In the earliest days of AIDS, our community struggled as pandemic raged and without governmental intervention. When no one came to the rescue, we tried to rescue ourselves, coming up with simple solutions like wearing condoms and reduction in the numbers of anonymous partners.
But, after a while, simple solutions like “wear a condom every time” became boring and people took umbrage at the seemingly anti-sex and homophobic calls to limit the number of sexual partners, the monitoring or closure of gathering spaces and at the constant intrusion into every aspect of their personal lives. People began fighting for the right to return to life as normal — virus be damned.
As AIDS deaths soared, the community, though united on many fronts, splintered into camps, including advocacy groups like ACT UP and a small group of alienated HIV-positive men who touted a kind of not my brother’s keeper barebacking culture. And like the criticism aimed at unmasked MAGA supporters crowded together at an indoor Trump rally, some people understood when HIV-negative men engaged in unsafe sex, it was a personal choice, despite the risks.
Yes, it’s all too familiar. When AIDS hit, our spaces emptied — and not because our local governments issued stay-at-home orders. The Castro emptied. WeHo changed. The Village emptied. Our spaces emptied out of fear, confusion and an abundance of caution. We were left with no information, no therapies, no treatment, no infrastructure to support us. No government to bail us out.
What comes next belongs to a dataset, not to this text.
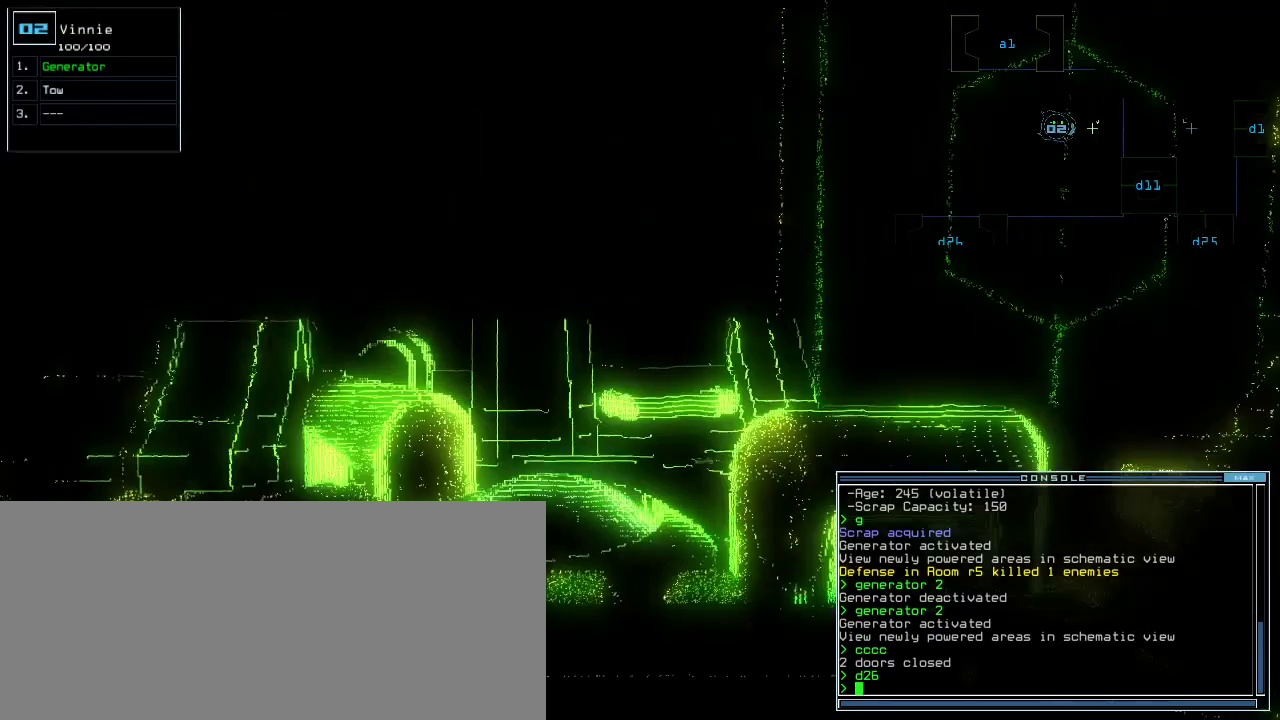
{"keys": ["right", "up"], "events": [[40, "2", "up"], [460, "up", "down"]]}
We were left with nothing but dead and dying friends and fear and a powerful sense of pride that many of us devoted the best years of our lives, our careers, our treasures and our love to saving our community.
We learned that as knowledge and science advances, what is required of our vigilance changes. And so we learned to push through.
HIV became a chronic, manageable disease that is now entirely preventable. We have more tools to prevent it than ever, thanks to activists who pushed science in the direction of treatment. And until the new COVID vaccines are proven effective and accessible, wear a mask.
Don’t become a statistic – 300,000 and counting. Hope to see you at Pride.
Troy Masters is publisher of the Los Angeles Blade.